Dr Clare Ramsden, Tasmanian Health Organisation
When people experience a change in their cognition, either through injury, illness or neurodegenerative disorders, a range of cognitive supports are frequently suggested. Aids and supports, such as external memory aids and reminder systems, have been used with individuals with impaired cognition for many years, and the literature demonstrates that they are beneficial in supporting people to be independent. Mobile technology is increasingly prevalent in our lives, and many people are familiar with technology devices when they engage with health services. Support to learn to use a device is less necessary, but support to use a device as a tool for independence is more challenging. This presentation will discuss how individuals with impaired cognition can be supported to use mobile assistive technology devices (iPads, tablets, phones, etc.) to assist with a range of cognitive impairments, including memory, attention, language, visuo-spatial difficulties and executive dysfunction. Strategies to identify appropriate devices and apps to suit particular cognitive needs will be presented. The learning outcomes of the presentation are that participants will have an understanding of the support needs of people with a range of cognitive impairments, how technology devices can meet these needs, how to identify suitable devices and apps for an individual, and utilise these tools to increase the person’s independence.
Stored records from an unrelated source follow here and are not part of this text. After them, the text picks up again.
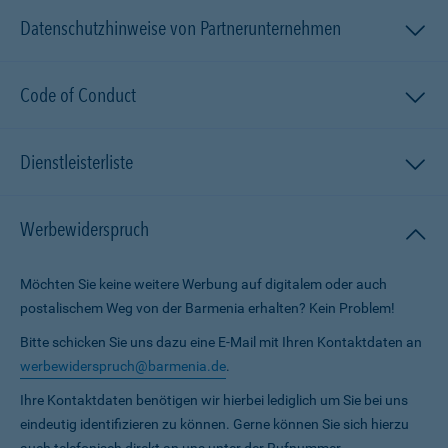
Datenschutzhinweise von Partnerunternehmen
Code of Conduct
Dienstleisterliste
Werbewiderspruch
Möchten Sie keine weitere Werbung auf digitalem oder auch
postalischem Weg von der Barmenia erhalten? Kein Problem!
Bitte schicken Sie uns dazu eine E-Mail mit Ihren Kontaktdaten an
werbewiderspruch@barmenia.de
.
Ihre Kontaktdaten benötigen wir hierbei lediglich um Sie bei uns
eindeutig identifizieren zu können. Gerne können Sie sich hierzu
Why the presentation/topic will be of interest to Conference participants:
The presentation will appeal to participants who work directly with people with cognitive impairments, or their families. It will provide specific guidance for identifying suitable devices and apps for people with cognitive impairments, and strategies to support people to use these tools to improve their independence in the community. A range of potential devices and apps will be discussed, along with tips for remaining up to date with this ever-changing technology.